Die Trakehner gelten als leistungsfähige Reitpferde. Ihrer Geschichte nach waren sie aber auch schon Militärpferde und schließlich Pflugpferde. Das bestätigt mir mein Kaufmann, den ich, wann immer möglich, in seiner Gemischtwarenhandlung gerne von der Arbeit abhalte, damit wir übers Leben plaudern können.

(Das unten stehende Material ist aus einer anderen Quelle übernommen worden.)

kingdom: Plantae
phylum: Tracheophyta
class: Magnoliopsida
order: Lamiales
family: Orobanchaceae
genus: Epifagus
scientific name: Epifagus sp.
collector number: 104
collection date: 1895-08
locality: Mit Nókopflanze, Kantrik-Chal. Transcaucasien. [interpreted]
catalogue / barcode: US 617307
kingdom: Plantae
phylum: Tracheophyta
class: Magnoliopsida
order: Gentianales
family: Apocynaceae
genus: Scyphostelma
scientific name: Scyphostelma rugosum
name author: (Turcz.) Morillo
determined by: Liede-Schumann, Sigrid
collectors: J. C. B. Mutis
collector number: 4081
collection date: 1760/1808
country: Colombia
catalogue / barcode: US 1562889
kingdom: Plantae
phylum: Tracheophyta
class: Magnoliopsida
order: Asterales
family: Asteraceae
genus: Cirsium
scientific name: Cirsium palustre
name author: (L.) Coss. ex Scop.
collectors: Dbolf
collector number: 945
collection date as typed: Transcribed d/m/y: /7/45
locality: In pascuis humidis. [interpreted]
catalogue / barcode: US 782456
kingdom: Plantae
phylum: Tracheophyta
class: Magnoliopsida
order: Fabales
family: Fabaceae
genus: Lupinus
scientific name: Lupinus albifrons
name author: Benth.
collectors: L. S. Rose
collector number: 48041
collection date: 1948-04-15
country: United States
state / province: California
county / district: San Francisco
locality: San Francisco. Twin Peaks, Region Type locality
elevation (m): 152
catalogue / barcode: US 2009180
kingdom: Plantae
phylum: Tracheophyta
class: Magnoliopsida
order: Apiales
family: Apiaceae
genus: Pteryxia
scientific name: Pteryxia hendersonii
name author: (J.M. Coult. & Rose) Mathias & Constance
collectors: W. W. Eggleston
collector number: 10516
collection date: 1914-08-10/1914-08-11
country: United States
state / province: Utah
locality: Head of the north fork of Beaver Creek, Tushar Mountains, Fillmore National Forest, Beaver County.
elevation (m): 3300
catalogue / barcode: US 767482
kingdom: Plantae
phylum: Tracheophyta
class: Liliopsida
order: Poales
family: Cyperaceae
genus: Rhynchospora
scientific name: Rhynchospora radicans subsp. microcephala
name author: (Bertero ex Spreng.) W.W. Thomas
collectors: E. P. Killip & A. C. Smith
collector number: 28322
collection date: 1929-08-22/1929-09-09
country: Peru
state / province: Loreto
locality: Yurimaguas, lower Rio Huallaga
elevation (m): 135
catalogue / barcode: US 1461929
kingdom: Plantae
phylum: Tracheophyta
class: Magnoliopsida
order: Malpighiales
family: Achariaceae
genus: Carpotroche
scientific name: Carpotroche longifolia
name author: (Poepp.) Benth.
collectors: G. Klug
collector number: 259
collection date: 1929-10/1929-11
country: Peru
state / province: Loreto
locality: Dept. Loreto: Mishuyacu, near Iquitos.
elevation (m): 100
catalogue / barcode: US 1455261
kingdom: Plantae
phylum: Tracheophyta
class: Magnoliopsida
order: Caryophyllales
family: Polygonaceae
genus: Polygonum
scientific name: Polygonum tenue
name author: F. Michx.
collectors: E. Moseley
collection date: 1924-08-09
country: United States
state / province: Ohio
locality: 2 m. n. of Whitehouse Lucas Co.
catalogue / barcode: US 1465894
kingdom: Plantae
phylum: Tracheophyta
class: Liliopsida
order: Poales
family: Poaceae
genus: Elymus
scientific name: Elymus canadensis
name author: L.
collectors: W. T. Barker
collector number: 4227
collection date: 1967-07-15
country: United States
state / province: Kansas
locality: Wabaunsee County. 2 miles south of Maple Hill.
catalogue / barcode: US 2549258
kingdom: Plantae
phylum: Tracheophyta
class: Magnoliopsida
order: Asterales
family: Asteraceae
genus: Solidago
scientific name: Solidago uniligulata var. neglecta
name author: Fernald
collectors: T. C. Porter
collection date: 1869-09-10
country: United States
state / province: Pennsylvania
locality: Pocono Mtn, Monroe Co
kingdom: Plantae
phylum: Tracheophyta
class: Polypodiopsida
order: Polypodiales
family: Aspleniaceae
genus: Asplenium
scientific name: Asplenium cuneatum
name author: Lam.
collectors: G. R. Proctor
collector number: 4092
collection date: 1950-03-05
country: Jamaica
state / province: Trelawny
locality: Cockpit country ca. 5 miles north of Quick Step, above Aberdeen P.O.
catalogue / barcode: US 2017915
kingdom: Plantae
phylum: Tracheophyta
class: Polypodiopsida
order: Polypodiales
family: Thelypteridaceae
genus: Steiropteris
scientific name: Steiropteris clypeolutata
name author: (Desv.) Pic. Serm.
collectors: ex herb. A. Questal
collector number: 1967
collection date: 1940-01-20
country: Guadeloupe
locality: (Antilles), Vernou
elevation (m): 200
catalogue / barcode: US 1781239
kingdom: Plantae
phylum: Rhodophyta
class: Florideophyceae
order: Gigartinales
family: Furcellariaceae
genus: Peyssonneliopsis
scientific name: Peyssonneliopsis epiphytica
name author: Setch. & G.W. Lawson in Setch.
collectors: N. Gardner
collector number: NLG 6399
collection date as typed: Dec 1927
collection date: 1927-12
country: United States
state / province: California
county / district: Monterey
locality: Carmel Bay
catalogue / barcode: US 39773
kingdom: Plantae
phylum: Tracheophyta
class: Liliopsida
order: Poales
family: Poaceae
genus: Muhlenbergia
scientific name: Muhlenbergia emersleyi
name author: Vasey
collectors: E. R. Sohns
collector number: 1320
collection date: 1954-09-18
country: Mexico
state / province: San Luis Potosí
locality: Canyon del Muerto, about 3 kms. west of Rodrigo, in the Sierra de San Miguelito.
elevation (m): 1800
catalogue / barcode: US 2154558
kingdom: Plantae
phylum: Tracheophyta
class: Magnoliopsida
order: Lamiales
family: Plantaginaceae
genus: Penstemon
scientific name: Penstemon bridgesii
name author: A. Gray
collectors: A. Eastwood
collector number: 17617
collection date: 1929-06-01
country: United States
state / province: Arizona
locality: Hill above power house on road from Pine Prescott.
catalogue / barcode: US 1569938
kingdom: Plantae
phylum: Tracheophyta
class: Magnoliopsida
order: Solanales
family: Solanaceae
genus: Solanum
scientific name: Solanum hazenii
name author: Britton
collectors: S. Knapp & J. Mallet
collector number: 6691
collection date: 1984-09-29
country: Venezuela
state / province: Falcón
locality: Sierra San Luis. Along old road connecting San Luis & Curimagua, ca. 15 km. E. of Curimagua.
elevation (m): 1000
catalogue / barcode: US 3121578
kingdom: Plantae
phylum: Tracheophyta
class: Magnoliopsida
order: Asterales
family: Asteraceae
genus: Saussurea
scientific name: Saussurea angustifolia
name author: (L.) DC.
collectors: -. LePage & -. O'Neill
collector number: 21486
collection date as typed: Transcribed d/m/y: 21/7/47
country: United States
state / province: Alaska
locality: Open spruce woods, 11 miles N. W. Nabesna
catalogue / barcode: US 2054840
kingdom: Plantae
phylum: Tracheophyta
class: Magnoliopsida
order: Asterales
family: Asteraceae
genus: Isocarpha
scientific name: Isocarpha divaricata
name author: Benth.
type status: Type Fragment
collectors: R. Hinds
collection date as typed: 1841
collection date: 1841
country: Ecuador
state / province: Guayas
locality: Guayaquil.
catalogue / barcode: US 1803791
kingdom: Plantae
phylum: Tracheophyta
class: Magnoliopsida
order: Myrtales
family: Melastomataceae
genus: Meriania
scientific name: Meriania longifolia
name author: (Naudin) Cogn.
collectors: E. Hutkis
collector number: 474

Gregor Mörath sagt, seine Leute hätten einst Pferde gehabt. „Noriker?“ Nein. Er meint, seine Oma habe vom Trakehner gesprochen. Sie sehen, ich komme gleich zu Beginn völlig vom Thema ab, denn eigentlich hatte ich mit Fotograf Richard Mayr noch unsere erste Erhebung abzuschließen, die ausgewählten Objekte für da kommende Buch zu fotografieren.

Zur Sache!#

Ingrid Binder und ihre Tochter Tamara waren so entgegenkommend, sich etwas Zeit für uns zu nehmen, um die Kapelle aufzusperren. Der Bau ist ein prägnantes Beispiel für unsere Thema. Volksfrömmigkeit bewegt Menschen mitunter, als eine sehr private Befindlichkeit, für solche Objekte zu sorgen, sie zu betreuen. Manche aber, wie Unternehmer Wolfgang Binder, lassen sie überhaupt erst erbauen.
Die Kappele steht auf Privatgrund.
Die Kappele steht auf Privatgrund.

Solche Objekte kommen also nicht von Institutionen, nicht von der Kirche. Es ist ein persönlich umgesetztes Empfinden. Und das unter Einbeziehung eines alten kulturellen Codesystems. Ein Vorrat an Zeichen und Symbolen, die allgemein verstanden werden, falls einem das Thema nicht völlig fremd ist.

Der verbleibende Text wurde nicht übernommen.